Is there a block equivalent to cub::DeviceSegmentedReduce

One possible approach:

Given a value array:

{0, 2, 1, -2, 0, 3, 4}

and a flag array which marks the end of each segment (inclusive):

{0, 1, 1, 0, 1, 0, 1}

we could perform an ordinary prefix sum on the value array:

{0, 2, 3, 1, 1, 4, 8}

and then compute the segment sum results by subtracting values at the flag positions:

prefix sum:                {0, 2, 3, 1, 1, 4, 8}
flags:                     {0, 1, 1, 0, 1, 0, 1}
segment sums:              {   2, 1,   -2,    7}

it might not be obvious how to get to the segment sums. You could do a typical parallel stream-compaction operation on the prefix sums, selecting the values indicated in the flag array. Then do an adjacent difference, prepending 0 to the stream-compacted array.

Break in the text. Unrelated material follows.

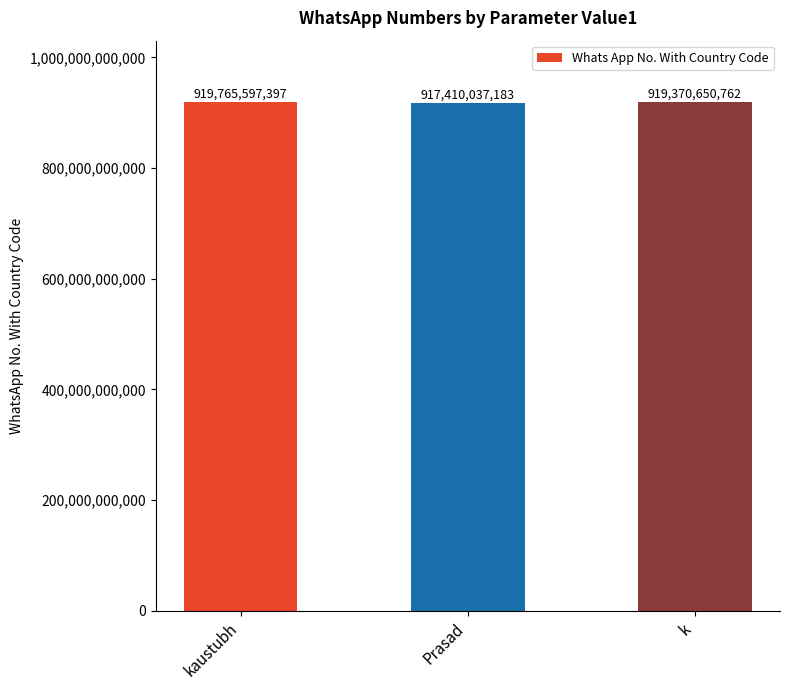

Where is the data nearest to the value 918587817290?

k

prefix sum:                {0, 2, 3, 1, 1, 4, 8}
flags:                     {0, 1, 1, 0, 1, 0, 1}
stream-compacted:          {2, 3, 1, 8}
prepend 0:                 {0, 2, 3, 1, 8}
adjacent diff:             {   2, 1,-2, 7}

Therefore, given a parallel prefix sum implementation at the block level (which cub provides) and using it for both the values prefix-sum as well as the stream compaction op, that could be a roadmap to create a block-level segmented sum using other “primitives” - prefix sum, indexed copy, and adjacent difference.

striker159 may know of a more elegant approach